Completeness and significance can be combined to describe what we know (and what we do not know) about the item:

Item complete Item incomplete

Value positive

Normal data

We know that item has some values, but it may also have other values that we do not know.

Value negative

Value was removed by the delta. We know all the remaining values (if any).

Value was removed, but we have no information about other values.

Value unknown

We know that the item has a value, but we do not know the value (the value is "unknowable"). E.g. hashed password ("unknowable" value), value that is not returned (expensive value), expression (dynamic value)

We know that the item has (unknown) value, but it may also have other values.

No value or null value

We are sure that item has no value. E.g. "no criminal records"
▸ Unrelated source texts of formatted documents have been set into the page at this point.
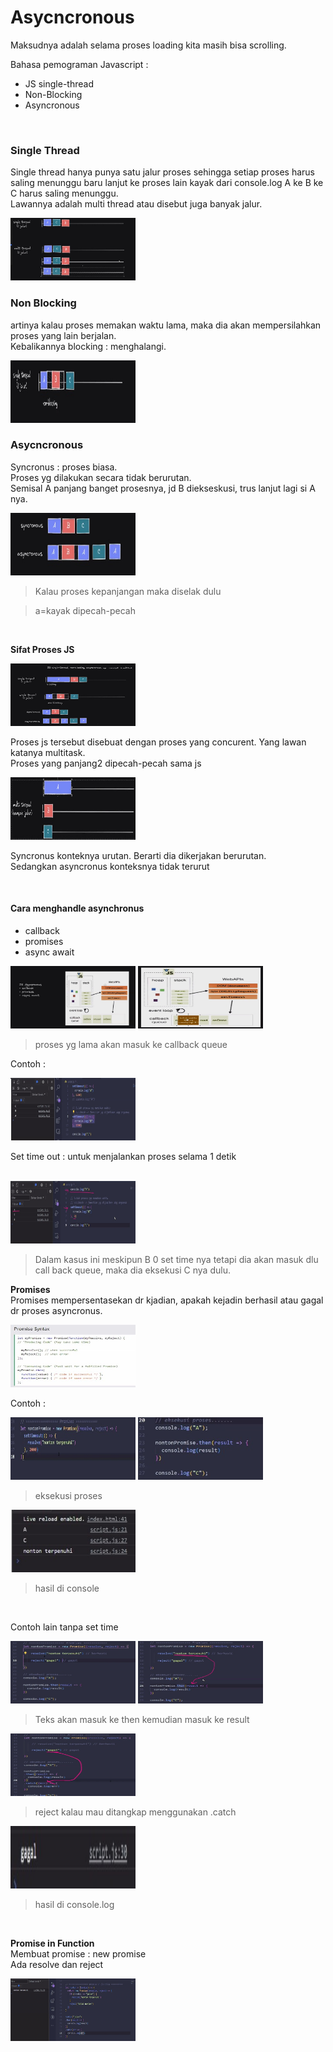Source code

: # Asycncronous  
Maksudnya adalah selama proses loading kita masih bisa scrolling.  

Bahasa pemograman Javascript :  
* JS single-thread  
* Non-Blocking  
* Asyncronous  

</br>  

### Single Thread  

Single thread hanya punya satu jalur proses sehingga setiap proses harus saling menunggu baru lanjut ke proses lain kayak dari console.log A ke B ke C harus saling menunggu.  
Lawannya adalah multi thread atau disebut juga banyak jalur.  

<img src="as1.jpeg" width="200" height="100">  

</br>

### Non Blocking  
artinya kalau proses memakan waktu lama, maka dia akan mempersilahkan proses yang lain berjalan.  
Kebalikannya blocking : menghalangi. 

<img src="as3.jpeg" width="200" height="100">  

</br>

### Asycncronous  
Syncronus : proses biasa.  
Proses yg dilakukan secara tidak berurutan.  
Semisal A panjang banget prosesnya, jd B diekseskusi, trus lanjut lagi si A nya.  

<img src="as2.jpeg" width="200" height="100">  

>Kalau proses kepanjangan maka diselak dulu  

>a=kayak dipecah-pecah  

</br>

**Sifat Proses JS**  

<img src="as5.jpeg" width="200" height="100">

</br> 

Proses js tersebut disebuat dengan proses yang concurent. Yang lawan katanya multitask.  
Proses yang panjang2 dipecah-pecah sama js  

<img src="as4.jpeg" width="200" height="100">  

</br> 

Syncronus konteknya urutan. Berarti dia dikerjakan berurutan.  
Sedangkan asyncronus konteksnya tidak terurut  

</br>

#### Cara menghandle asynchronus  
* callback  
* promises  
* async await  


<img src="as6.jpeg" width="200" height="100">   

<img src="as7.jpeg" width="200" height="100">  

>proses yg lama akan masuk ke callback queue  

Contoh :  

<img src="as8.jpeg" width="200" height="100">  

</br>

Set time out : untuk menjalankan proses selama 1 detik  

</br>  

<img src="as9.jpeg" width="200" height="100">  

>Dalam kasus ini meskipun B 0 set time nya tetapi dia akan masuk dlu call back queue, maka dia eksekusi C nya dulu.  

**Promises**  
Promises mempersentasekan dr kjadian, apakah kejadin berhasil atau gagal dr proses asyncronus.  

<img src="as10.jpeg" width="200" height="100">  

Contoh :  

<img src="as11.jpeg" width="200" height="100">  

<img src="as12.jpeg" width="200" height="100">  

>eksekusi proses  

<img src="as13.jpeg" width="200" height="100">  

>hasil di console  

</br>

Contoh lain tanpa set time  

<img src="as14.jpeg" width="200" height="100">    

<img src="as15.jpeg" width="200" height="100">  

>Teks  akan masuk ke then kemudian masuk ke result  

<img src="as16.jpeg" width="200" height="100">  

>reject kalau mau ditangkap menggunakan .catch

<img src="as17.jpeg" width="200" height="100">   

>hasil di console.log  

</br>

**Promise in Function**  
Membuat promise : new promise  
Ada resolve dan reject

<img src="as18.jpeg" width="200" height="100"> 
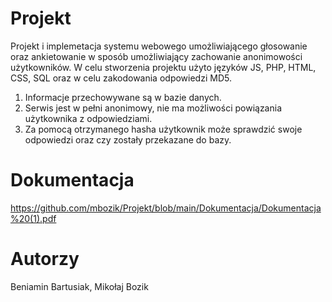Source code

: # Projekt

Projekt i implemetacja systemu webowego umożliwiającego głosowanie oraz ankietowanie
w sposób umożliwiający zachowanie anonimowości użytkowników. W celu stworzenia projektu użyto języków JS, PHP, HTML, CSS, SQL oraz w celu zakodowania odpowiedzi MD5.
1. Informacje przechowywane są w bazie danych.
2. Serwis jest w pełni anonimowy, nie ma możliwości powiązania użytkownika z odpowiedziami.
3. Za pomocą otrzymanego hasha użytkownik może sprawdzić swoje odpowiedzi oraz czy zostały przekazane do bazy.

# Dokumentacja
https://github.com/mbozik/Projekt/blob/main/Dokumentacja/Dokumentacja%20(1).pdf

# Autorzy
Beniamin Bartusiak,
Mikołaj Bozik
We do not know anything about the item.

Examples

Use case: jpegPhoto was not fetched from repository and we do not know whether it has a value or not.

XML, full namespaces
    ...
    <jpegPhoto xsi:nil="true">
        <axiom:completeness>incomplete</axiom:completeness>
    </jpegPhoto>
    ...
XML, minimal namespaces
    ...
    <jpegPhoto nil="true">
        <_completeness>incomplete</_completeness>
    </jpegPhoto>
    ...

There is an issue that the completeness is a property of jpegPhoto item, not a particular value. But we cannot express data about an item if there is no value present. Hence the nil. The nil indicates that this value is not really a value.

JSON
  ...
  "jpegPhoto" : {
    "@value" : null,
    "@completeness" : "incomplete"
  }

The @value=null may be optional, as this is a hash and no value is specified this should be obvious.

Use case: password is present, but we cannot or do not want to disclose the value. However, we want to indicate that there is a password.

XML, full namespaces
    ...
    <password xsi:nil="true">
        <axiom:significance>unknown</axiom:significance>
    </password>
    ...
XML, minimal namespaces
    ...
    <password nil="true">
        <_significance>unknown</_significance>
    </password>
    ...
JSON
  ...
  "password" : {
    "@significance" : "unknown"
  }

Metadata Of Incomplete And Negative Values

Value significance is used to denote a negative value, metadata are attached as usual.

Metadata serialized with data:

XML, full namespace
    ...
    <description>
        <axiom:value>This was all wrong, it is gone now</axiom:value>
        <axiom:significance>negative</axiom:significance>
        <axiom:metadata>
            <midpoint:transformation>
                <midpoint:mapping>...</midpoint:mapping>
            </midpoint:storage>
        </axiom:metadata>
    </description>
    ...
XML, minimal namespace
    ...
    <description>
        <_value>This was all wrong, it is gone now</_value>
        <_significance>negative</_significance>
        <_metadata>
            <midpoint:transformation>
                <mapping>...</mapping>
            </midpoint:storage>
        </_metadata>
    </description>
    ...
JSON
  ...
  "description" : {
    "@value" : "This was all wrong, it is gone now",
    "@significance" : "negative",
    "@metadata" : {
        "http://.../midpoint#transformation" : {
          "mapping" : ....,
      }
    }
  }